▶ **INPUT ROWS**:

— start —

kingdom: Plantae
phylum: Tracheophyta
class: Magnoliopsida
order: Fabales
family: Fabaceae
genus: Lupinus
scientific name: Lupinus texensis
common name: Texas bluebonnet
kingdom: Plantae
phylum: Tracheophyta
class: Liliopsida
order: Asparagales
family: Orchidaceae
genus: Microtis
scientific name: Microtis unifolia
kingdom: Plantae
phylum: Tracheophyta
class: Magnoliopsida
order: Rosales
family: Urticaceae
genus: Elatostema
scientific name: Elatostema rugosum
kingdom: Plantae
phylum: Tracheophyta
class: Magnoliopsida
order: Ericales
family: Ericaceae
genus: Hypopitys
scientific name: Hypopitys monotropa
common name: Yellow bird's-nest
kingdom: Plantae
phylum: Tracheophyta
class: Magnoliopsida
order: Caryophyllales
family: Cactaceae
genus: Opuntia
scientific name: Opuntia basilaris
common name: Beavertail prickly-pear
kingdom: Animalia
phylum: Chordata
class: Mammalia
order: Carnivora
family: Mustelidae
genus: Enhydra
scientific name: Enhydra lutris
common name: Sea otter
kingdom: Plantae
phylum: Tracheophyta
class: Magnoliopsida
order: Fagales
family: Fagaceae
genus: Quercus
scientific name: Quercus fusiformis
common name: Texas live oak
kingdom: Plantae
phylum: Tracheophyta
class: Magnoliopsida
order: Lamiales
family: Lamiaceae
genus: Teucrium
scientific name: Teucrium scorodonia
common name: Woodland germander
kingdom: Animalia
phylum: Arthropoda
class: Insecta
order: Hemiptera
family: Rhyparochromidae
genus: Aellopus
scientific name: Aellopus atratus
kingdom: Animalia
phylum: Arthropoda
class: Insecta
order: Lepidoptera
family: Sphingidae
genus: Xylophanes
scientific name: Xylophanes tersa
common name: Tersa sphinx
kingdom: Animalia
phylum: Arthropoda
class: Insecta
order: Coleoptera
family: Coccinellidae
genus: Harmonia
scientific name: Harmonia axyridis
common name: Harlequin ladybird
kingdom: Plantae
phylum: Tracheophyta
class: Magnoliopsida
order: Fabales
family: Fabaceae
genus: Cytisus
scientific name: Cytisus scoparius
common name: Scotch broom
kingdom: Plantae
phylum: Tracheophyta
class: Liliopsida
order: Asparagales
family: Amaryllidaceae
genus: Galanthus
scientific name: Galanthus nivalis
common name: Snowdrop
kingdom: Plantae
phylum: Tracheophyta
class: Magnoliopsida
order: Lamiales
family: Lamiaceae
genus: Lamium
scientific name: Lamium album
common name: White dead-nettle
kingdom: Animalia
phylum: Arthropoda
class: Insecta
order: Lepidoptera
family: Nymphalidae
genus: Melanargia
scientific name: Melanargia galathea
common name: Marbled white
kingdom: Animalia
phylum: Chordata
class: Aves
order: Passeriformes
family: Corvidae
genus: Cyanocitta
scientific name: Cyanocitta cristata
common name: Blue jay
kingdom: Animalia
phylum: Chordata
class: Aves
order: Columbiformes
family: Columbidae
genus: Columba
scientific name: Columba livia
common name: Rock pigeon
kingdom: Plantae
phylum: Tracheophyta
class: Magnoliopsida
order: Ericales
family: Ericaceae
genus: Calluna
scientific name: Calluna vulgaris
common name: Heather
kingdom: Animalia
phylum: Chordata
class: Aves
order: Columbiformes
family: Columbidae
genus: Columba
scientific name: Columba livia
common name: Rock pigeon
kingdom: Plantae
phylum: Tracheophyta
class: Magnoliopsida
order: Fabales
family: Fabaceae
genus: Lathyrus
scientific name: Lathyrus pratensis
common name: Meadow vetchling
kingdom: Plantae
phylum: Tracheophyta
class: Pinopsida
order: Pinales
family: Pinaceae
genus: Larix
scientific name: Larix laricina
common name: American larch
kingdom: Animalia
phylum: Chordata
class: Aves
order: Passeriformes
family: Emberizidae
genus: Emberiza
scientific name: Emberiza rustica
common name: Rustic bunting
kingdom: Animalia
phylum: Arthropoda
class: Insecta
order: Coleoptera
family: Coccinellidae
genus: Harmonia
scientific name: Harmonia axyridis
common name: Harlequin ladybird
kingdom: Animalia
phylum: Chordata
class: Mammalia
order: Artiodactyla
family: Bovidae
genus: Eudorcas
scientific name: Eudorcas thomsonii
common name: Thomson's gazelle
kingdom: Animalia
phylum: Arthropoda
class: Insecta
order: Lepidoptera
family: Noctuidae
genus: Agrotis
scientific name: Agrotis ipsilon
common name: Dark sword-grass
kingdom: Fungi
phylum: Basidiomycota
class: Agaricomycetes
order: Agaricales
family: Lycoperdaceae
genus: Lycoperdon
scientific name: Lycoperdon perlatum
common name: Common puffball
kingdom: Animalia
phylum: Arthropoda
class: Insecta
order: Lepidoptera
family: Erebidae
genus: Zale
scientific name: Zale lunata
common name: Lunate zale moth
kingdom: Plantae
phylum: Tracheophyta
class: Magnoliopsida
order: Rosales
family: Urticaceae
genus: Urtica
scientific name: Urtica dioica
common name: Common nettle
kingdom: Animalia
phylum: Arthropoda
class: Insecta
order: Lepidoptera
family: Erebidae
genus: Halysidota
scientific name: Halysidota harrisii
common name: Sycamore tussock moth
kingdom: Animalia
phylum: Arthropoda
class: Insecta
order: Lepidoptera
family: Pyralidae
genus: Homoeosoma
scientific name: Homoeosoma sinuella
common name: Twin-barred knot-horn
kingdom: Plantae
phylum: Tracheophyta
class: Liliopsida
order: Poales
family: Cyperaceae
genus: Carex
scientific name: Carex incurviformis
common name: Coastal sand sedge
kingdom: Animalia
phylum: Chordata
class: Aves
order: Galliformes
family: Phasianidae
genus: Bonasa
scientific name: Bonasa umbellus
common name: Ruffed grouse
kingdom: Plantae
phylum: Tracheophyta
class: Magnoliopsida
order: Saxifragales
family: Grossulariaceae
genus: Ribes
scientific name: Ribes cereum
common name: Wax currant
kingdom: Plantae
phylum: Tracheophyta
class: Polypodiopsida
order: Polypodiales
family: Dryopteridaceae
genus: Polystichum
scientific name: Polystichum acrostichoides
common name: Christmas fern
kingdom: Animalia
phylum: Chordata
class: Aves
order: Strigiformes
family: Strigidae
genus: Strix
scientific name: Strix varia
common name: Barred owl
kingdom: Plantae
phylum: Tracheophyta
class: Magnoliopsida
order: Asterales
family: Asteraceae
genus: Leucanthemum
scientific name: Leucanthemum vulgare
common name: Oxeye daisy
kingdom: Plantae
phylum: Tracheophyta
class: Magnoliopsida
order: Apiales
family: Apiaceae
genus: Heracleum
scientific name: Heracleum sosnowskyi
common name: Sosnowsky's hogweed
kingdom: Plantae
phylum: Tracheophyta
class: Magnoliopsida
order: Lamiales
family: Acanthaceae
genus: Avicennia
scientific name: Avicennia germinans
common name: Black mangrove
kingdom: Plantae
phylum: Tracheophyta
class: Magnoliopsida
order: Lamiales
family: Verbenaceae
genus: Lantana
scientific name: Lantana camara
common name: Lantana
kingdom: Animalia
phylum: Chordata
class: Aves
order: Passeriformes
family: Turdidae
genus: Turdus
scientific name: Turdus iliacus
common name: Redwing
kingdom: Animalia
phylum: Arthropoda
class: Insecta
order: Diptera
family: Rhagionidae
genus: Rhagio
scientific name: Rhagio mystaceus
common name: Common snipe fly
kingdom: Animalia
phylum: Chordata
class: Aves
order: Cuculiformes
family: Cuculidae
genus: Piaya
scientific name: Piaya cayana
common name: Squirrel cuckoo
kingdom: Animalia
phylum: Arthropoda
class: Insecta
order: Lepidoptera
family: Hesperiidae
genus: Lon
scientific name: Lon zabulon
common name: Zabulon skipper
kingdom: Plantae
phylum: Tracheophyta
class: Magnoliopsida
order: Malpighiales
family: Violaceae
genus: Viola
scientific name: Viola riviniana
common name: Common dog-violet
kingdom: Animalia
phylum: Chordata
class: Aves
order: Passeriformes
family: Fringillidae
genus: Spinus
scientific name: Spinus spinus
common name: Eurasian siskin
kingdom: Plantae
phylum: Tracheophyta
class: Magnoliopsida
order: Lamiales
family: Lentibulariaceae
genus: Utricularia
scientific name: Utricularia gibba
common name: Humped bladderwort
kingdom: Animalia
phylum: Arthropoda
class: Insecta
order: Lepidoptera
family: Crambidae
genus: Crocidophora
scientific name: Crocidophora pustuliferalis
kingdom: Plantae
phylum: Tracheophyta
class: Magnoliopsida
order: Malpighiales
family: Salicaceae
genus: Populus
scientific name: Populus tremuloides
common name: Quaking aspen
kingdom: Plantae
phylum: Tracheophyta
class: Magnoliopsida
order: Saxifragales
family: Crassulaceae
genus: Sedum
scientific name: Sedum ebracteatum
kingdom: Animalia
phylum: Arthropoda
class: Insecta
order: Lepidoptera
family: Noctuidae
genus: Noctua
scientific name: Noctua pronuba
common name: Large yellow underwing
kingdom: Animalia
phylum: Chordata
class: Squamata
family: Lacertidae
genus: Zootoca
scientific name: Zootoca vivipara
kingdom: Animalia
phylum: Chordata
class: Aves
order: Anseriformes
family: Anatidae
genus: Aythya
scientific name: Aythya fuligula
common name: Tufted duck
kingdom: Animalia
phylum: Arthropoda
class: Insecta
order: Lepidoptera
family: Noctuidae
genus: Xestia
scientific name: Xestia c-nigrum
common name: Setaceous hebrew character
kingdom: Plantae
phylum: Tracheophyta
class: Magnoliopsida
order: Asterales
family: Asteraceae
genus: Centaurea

— end —

▶ **TASK REQUIREMENTS**: Recast the lines from the one containing "common name: Eurasian siskin" through the last line of the entries, inclusive, as a numbered list, omitting any blank lines.

▶ **SOLUTION FOR THIS EXERCISE**:
1. common name: Eurasian siskin
2. kingdom: Plantae
3. phylum: Tracheophyta
4. class: Magnoliopsida
5. order: Lamiales
6. family: Lentibulariaceae
7. genus: Utricularia
8. scientific name: Utricularia gibba
9. common name: Humped bladderwort
10. kingdom: Animalia
11. phylum: Arthropoda
12. class: Insecta
13. order: Lepidoptera
14. family: Crambidae
15. genus: Crocidophora
16. scientific name: Crocidophora pustuliferalis
17. kingdom: Plantae
18. phylum: Tracheophyta
19. class: Magnoliopsida
20. order: Malpighiales
21. family: Salicaceae
22. genus: Populus
23. scientific name: Populus tremuloides
24. common name: Quaking aspen
25. kingdom: Plantae
26. phylum: Tracheophyta
27. class: Magnoliopsida
28. order: Saxifragales
29. family: Crassulaceae
30. genus: Sedum
31. scientific name: Sedum ebracteatum
32. kingdom: Animalia
33. phylum: Arthropoda
34. class: Insecta
35. order: Lepidoptera
36. family: Noctuidae
37. genus: Noctua
38. scientific name: Noctua pronuba
39. common name: Large yellow underwing
40. kingdom: Animalia
41. phylum: Chordata
42. class: Squamata
43. family: Lacertidae
44. genus: Zootoca
45. scientific name: Zootoca vivipara
46. kingdom: Animalia
47. phylum: Chordata
48. class: Aves
49. order: Anseriformes
50. family: Anatidae
51. genus: Aythya
52. scientific name: Aythya fuligula
53. common name: Tufted duck
54. kingdom: Animalia
55. phylum: Arthropoda
56. class: Insecta
57. order: Lepidoptera
58. family: Noctuidae
59. genus: Xestia
60. scientific name: Xestia c-nigrum
61. common name: Setaceous hebrew character
62. kingdom: Plantae
63. phylum: Tracheophyta
64. class: Magnoliopsida
65. order: Asterales
66. family: Asteraceae
67. genus: Centaurea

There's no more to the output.